Cuoci l’ovetto con il telefonino!

 

Quante volte abbiamo letto opinioni contrastanti sui possibili danni alla salute prodotti dall’uso dei

telefoni cellulari?

Nel febbraio 2006 anche il serioso Corriere della Sera pubblica la seguente notizia: alcuni membri della

comunità virtuale online di Wymsey sono riusciti a cucinare un uovo utilizzando due normalissimi

telefonini. E’ sufficiente posizionare l’uovo a un centimetro di distanza dalle antenne di due apparecchi

radiomobili sistemati uno di fronte all’altro, quindi mettere in comunicazione tra di loro i due telefoni.

Infine accendere lo stereo o la radio in modo che uno dei due cellulari trasmetta la musica all’altro.

Dopo circa tre minuti l’uovo è sodo! A dispetto di tutte le ricerche che dimostrano come l’uso del

telefonino non sia affatto dannoso per il nostro cervello. Il tono dell’articolo è ironico, ma lascia un forte

dubbio nel lettore.

La “notizia” si è diffusa velocemente in tutto il mondo, ma pochi l’hanno approfondita. Facendolo, avrebbero scoperto che la fonte primaria era Charlie Ivermee, un inglese sessantenne che ha creato la comunità virtuale di Wymsey e il suo sito satirico. E’ stato proprio lui che alla fine del 2000 si era inventato la storiella dei due telefonini e l’aveva pubblicata su Internet, ritenendo che quasi nessuno l’avrebbe potuta considerare vera.

 

Esperimenti veri e falsi

 

Qualcuno ha provato a cimentarsi nell’esperimento dell’uovo cotto coi telefonini ma, come era prevedibile, senza

risultato.

Trascorrono un paio di mesi, finché il 21 aprile 2006 due giornalisti del quotidiano russo Komsomolskaya Pravda,

asseriscono che sono riusciti a cuocere un uovo posto tra due cellulari. Dopo 65 minuti l’uovo era sodo, come

“dimostrerebbero” le foto che accompagnano l’articolo!
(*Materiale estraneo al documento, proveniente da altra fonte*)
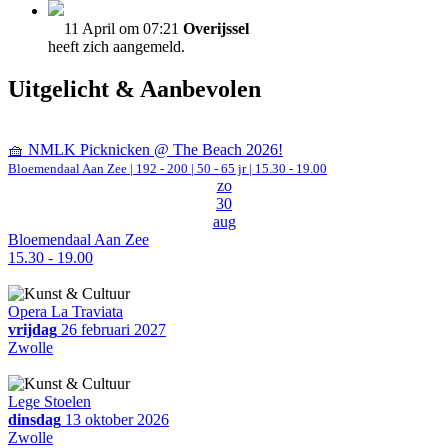
11 April om 07:21
Overijssel
heeft zich aangemeld.
Uitgelicht & Aanbevolen
🧺 NMLK Picknicken @ The Beach 2026!
Bloemendaal Aan Zee
|
192 - 200 | 50 - 65 jr |
15.30 - 19.00
zo
30
aug
Bloemendaal Aan Zee
15.30 - 19.00
Opera La Traviata
vrijdag
26 februari 2027
Zwolle
Lege Stoelen
dinsdag
13 oktober 2026
Zwolle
La notizia si diffonde su Internet e viene riferita, datata 14 giugno, dal sito disinformazione.it come “uno studio

che mostra come la radiazione dei telefoni cellulari ha talmente tanta energia che ci si possono cucinare le uova”.
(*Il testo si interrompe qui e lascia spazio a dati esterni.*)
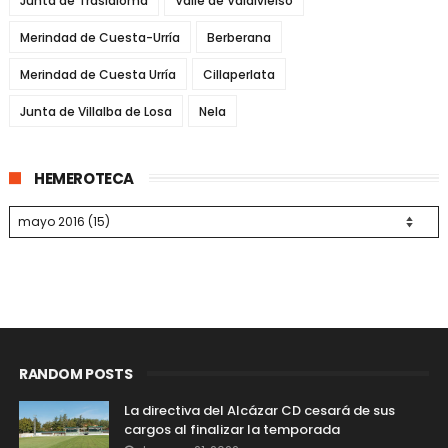
Junta de Traslaloma
Valle de Valdivielso
Merindad de Cuesta-Urría
Berberana
Merindad de Cuesta Urría
Cillaperlata
Junta de Villalba de Losa
Nela
HEMEROTECA
RANDOM POSTS
La directiva del Alcázar CD cesará de sus
cargos al finalizar la temporada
Inoltre i due giornalisti sono curiosamente diventati “i ricercatori”. Pochi giorni dopo, a fare da cassa di risonanza

alla “notizia” si ritrova anche Beppe Grillo che ne riferisce sul suo cliccatissimo sito, senza però citare le fonti.
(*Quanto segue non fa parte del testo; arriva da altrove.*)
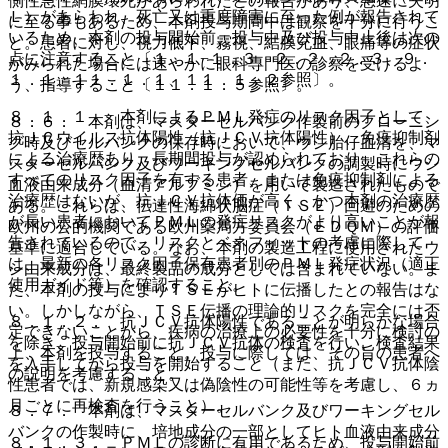
側性急性網膜壊死があらわれたとの報告があり、急速に失明
Ｌ）があらわれ、死亡又は重度障害に至った例が報告されて
に至る事もあるため、本剤投与期間中は観察を十分に行うこ
いるため、本剤の投与開始前、投与中及び投与中止後は次の
と。患者に対し、視力低下、霧視、結膜充血、眼痛等の症状
点に注意すること〔１．１−１．３、２．２、２．３、９．
がみられた場合には速やかに眼科専門医の診察を受けるよ
１．１、１１．１．１、１１．１．２参照〕。
う、指導すること〔１１．１．５参照〕。
８．１．１． 本剤によるＰＭＬ発症のリスク因子として、
８．６． 本剤は、マスターセルバンク作製前のクローニン
抗ＪＣウイルス抗体陽性（抗ＪＣＶ抗体陽性）、免疫抑制剤
グ時及びセルバンクの保存時において、ウシ胎仔血清を、マ
による治療歴あり、長期間投与が認められており、これらの
スターセルバンク及びワーキングセルバンクの調製時にウシ
すべてのリスク因子を有する患者、または免疫抑制剤による
血液由来成分（血清アルブミン）を用いて製造されたもので
治療歴はないが、抗ＪＣＶ抗体価が高く、かつ本剤の治療歴
ある。これらは、伝達性海綿状脳症（ＴＳＥ）回避のための
が長い患者においてＰＭＬの発症リスクがより高いことが報
欧州の公的機関である欧州薬局方委員会（ＥＤＱＭ）の評価
告されているので、リスクとベネフィットの考慮に際して
基準に適合している。なお、本剤の製造工程に使用されたウ
は、最新の各リスク因子保有患者別のＰＭＬ発症状況（適正
シ由来成分は、最終製品の成分としては含まれていない。ま
使用ガイド等）を確認すること。
た、本剤の投与によりＴＳＥがヒトに伝播したとの報告はな
い。しかしながら、ＴＳＥ伝播の理論的リスクを完全には否
８．１．２． 抗ＪＣＶ抗体陽性であることが明らかな場合
定できないことから、疾病の治療上の必要性を十分に検討の
を除き、投与開始前に抗ＪＣＶ抗体の検査を行い、検査結果
上、本剤を投与すること。投与に際しては、その旨の患者へ
を入手してから投与を開始すること（また、抗ＪＣＶ抗体陰
の説明を考慮すること。
性患者では、新規感染又は偽陰性の可能性等を考慮し、６ヵ
月ごとに再検査を行うこと）。
８．７． 本剤は、マスターセルバンク及びワーキングセル
バンクの作製時に、培地成分の一部としてヒト血液由来成分
８．１．３． ＰＭＬの診断に有用であるため、投与開始前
Ma si tratta nuovamente di una burla! Lo specialista in alimentazione del New York Times, Paul Adams, si cimentò

nell’esperimento prolungandolo per 90 minuti. Non solo l’uovo NON è divenuto sodo, ma non si è nemmeno

scaldato un po’.

Sia ben chiaro, questo non vuol dire che i telefonini sono assolutamente innocui: significa che non è possibile

usarli per cuocere un uovo e che quindi questa è una storia falsa che rischia di gettare nel ridicolo anche alcune legittime preoccupazioni, o di creare ingiustificati allarmismi.

 

Fonti:

 

“A Guide to Mobile Cooking”, articolo satirico di Charles Irvermee (Wymsey Village Web), 2000

“How to Cook an Egg (and Create a Viral Sensation)”, Gelf Magazine, 7 febbraio 2006

 

“Is It Possibile to Cook an Egg with the Aid of a Cell Phone?”, Komsomolskaya Pravda (in russo), 21 aprile 2006

“Hai bisogno di un fornello? Usa il cellulare”, www.disinformazione.it, 14 giugno 2006

“Cervello à la coque”, www.beppegrillo.it, 2 luglio 2006

“Take Egg off Speed Dial”, New York Times, 8 marzo 2006

“Antibufala: cellulari cuociuova”, Attivissimo.blog, 3 luglio 2006.